__Supplied passage__:
______________________________

The parties agree as follows:
I. Dorado and Accelerated agree that Phase I of the original Agreement was
completed on or before [***]. Dorado has already invoiced the final Phase
I payment under the Agreement of $[***]. In addition, Dorado shall invoice
Accelerated $[***] for additional services performed under Change Order #1,
attached hereto as Exhibit A, that were completed during Phase I. Both
invoices shall be due on [***].
II. Upon execution of the Amendment, Dorado shall immediately credit
Accelerated $[***] corresponding to invoice number #166 for the Phase II
design review under the Agreement.
III. Phase II of the Agreement shall be modified as set forth in this Amendment.
The modified Phase II statement of work and the product specification in
Exhibit B sets forth the functional requirements for Phase II of the Access
Pilot 4.0 ("AP4.0") system and shall replace and supercede in its entirety
the statement of work contained in the Agreement for Phase II. The program
plan and project schedule for AP4.0 shall be as set forth in Exhibit C and
shall replace and supercede the schedule of the Agreement as it relates to
Phase II.

______________________________

__Entries__:

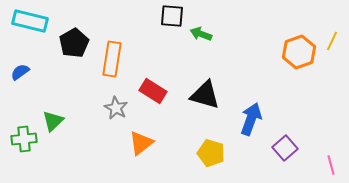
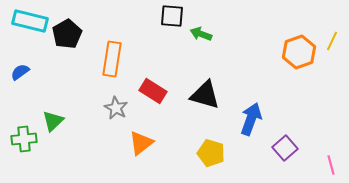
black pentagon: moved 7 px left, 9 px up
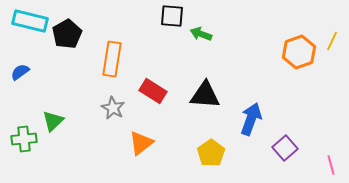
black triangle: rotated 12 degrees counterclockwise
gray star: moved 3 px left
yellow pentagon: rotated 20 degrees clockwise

______________________________

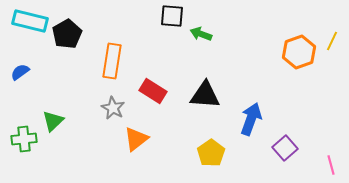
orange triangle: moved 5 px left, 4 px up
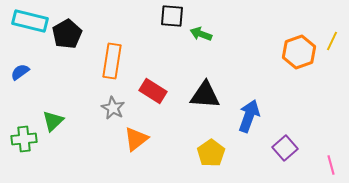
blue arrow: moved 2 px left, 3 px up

______________________________

__Tasks to carry out__:
1. Transcribe the stretch of the contract amendment from "II. Upon execution" through "under the Agreement.".
2. Pick up the contract amendment after its last sentence and continue it.

__Answers to each task__:
1.
II. Upon execution of the Amendment, Dorado shall immediately credit
Accelerated $[***] corresponding to invoice number #166 for the Phase II
design review under the Agreement.

2.
IV. The total price for Dorado's Phase II services as defined in this Amendment
shall be adjusted to $[***], corresponding to the original Phase II price
of $[***] under the Agreement, plus $[***] for the Phase II change in scope
identified in Change Order #1, plus an additional $[***] for the added
scope of AP4.0. [***] of the revised Phase II price, equal to $[***], shall
be payable in five equal monthly installments of $[***], to be invoiced at
the end of each month from February through June for work performed that
month. [***] of the total price, equal to [***], shall be invoiced at the
end of DVT testing (as defined in Exhibit C), and the final [***] of the
total price, equal to $[***], shall be invoiced upon final acceptance
signed by ANI based on the revised specification and acceptance testing
requirements mutually agreed upon by the parties and attached hereto in
Exhibits B and C. The table below summarizes the revised pricing and
payment schedule of the Amendment.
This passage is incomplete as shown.